### EXERCISE
Lines that include the string "Respect" are the ones to copy from the entries below.

Items from a data source:

=== Section Start ===

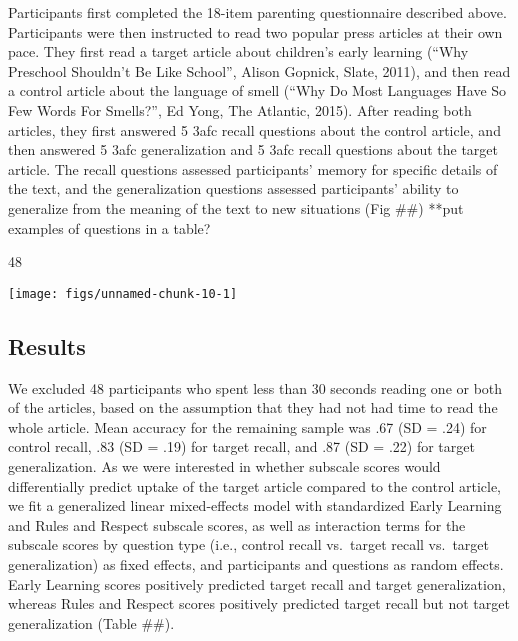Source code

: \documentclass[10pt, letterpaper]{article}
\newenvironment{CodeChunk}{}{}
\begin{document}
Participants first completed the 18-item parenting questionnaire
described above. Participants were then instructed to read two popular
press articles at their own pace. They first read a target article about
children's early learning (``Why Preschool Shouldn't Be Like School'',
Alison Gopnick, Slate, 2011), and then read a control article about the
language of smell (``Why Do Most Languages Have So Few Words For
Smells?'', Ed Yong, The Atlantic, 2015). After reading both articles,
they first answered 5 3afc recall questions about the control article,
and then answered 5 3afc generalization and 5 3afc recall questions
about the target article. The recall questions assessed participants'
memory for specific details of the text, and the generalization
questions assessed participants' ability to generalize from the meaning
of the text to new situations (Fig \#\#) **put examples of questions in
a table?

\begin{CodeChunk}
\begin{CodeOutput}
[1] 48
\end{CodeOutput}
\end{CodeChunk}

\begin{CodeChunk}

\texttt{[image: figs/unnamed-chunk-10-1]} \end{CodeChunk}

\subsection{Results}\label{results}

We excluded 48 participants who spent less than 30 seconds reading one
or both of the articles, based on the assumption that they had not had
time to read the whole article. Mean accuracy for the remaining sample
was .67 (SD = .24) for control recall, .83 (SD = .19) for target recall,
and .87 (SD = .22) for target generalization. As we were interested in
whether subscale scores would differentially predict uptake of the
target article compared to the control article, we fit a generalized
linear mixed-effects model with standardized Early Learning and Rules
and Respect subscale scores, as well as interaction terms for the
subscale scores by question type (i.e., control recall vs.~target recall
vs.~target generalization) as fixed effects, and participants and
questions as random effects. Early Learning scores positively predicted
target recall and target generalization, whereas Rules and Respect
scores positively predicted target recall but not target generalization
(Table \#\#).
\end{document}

=== Section End ===

### TASK SOLUTION
and Respect subscale scores, as well as interaction terms for the
target recall and target generalization, whereas Rules and Respect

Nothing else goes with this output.